Condé Nast Traveler

Dear Condé Nast Traveler: Religious details should matter in your stories

Condé Nast Traveler is what it purports to be: a publication for the rich, discerning and leisure class traveler for whom the word “budget” is not an option. So one would think it would have the money to pay for knowledgeable copy editors

Or maybe not. According to glassdoor.com, a fair share of employees report low pay, long work hours, no work/life balance, that sort of thing. So maybe their copy desk isn’t top of the line.

Whatever the case, the magazine needs some folks who know the basics of world religions, including the central Christian doctrine resurrection of Jesus. My case in point is a piece written by Brooklyn, N.Y., writer Bliss Broyard out this month that is called “I took my kids out of school for three months of travel.”

The stops included sojourns in Jerusalem, Athens, Istanbul, Rome and Oslo and being Jewish, they wanted to their kids to experience Israel, so that’s where they headed first. All went well until:

The next day, while my husband and E. wait in line to enter the Muslim holy site, Haram Al-Sharif (called the Temple Mount by non-Muslims), R. and I run over to the Church of Holy Sepulchre, where we’re carried on a tide of people through the entrance and up some worn stone stairs, polished and slippery from centuries of the faithful’s footsteps.

We wait our turn to lie on the floor and reach down into a hole to touch the tomb that is said to hold Jesus’s bodily remains. I can see that R.’s curiosity is piqued: whether by the chance to lay his fingers on a tangible relic of history, or a kid’s conditioned desire to join any long queue because it must lead to something cool, I have no idea.

Then we overhear a tour guide saying in a well-practiced phrase that the wait can be over an hour, and it’s not even certain that Jesus is buried there. So we hustle back to the Temple Mount for a chance to see the spot where the Prophet Mohammed allegedly rode his mythical stallion to that final mosque in heaven.

The tomb “that is said to hold Jesus’s bodily remains?” Seriously?

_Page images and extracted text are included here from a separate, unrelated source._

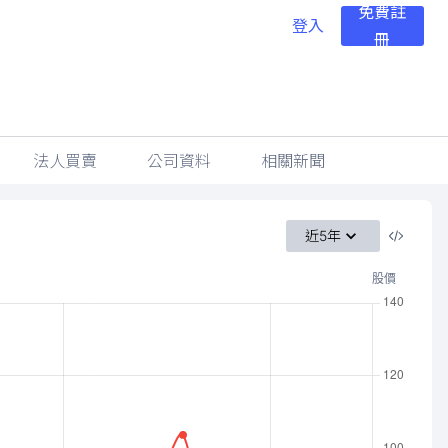
免費註
登入
冊
法人買賣
公司資料
相關新聞
近5年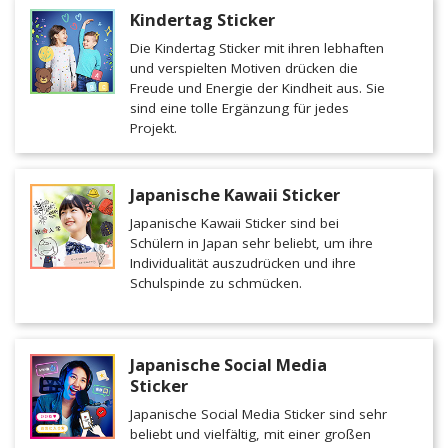
Kindertag Sticker
Die Kindertag Sticker mit ihren lebhaften
und verspielten Motiven drücken die
Freude und Energie der Kindheit aus. Sie
sind eine tolle Ergänzung für jedes
Projekt.
Japanische Kawaii Sticker
Japanische Kawaii Sticker sind bei
Schülern in Japan sehr beliebt, um ihre
Individualität auszudrücken und ihre
Schulspinde zu schmücken.
Japanische Social Media
Sticker
Japanische Social Media Sticker sind sehr
beliebt und vielfältig, mit einer großen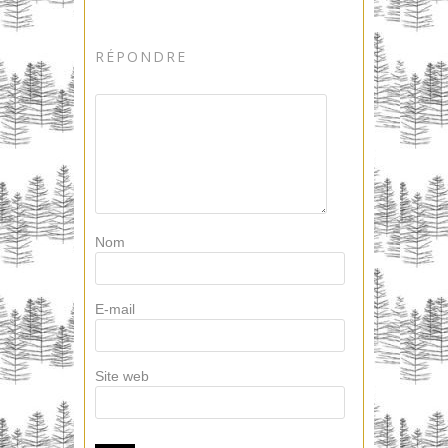
RÉPONDRE
Nom
E-mail
Site web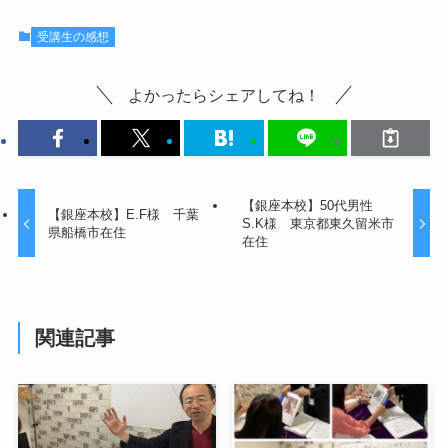
受講生の感想
よかったらシェアしてね！
【銀座本校】50代男性
【銀座本校】E.F様 千葉
S.K様 東京都東久留米市
県船橋市在住
在住
関連記事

Actually, no one has ever found Jesus’s body that we know of. The whole paragraph would have been improved if it had all been put into the past tense. Or was the author sending the message she doesn’t give a rip about what Christians believe and that as far as she’s concerned, Jesus’s body is still somewhere around? Hard to tell if it’s just sloppy phrasing or something more.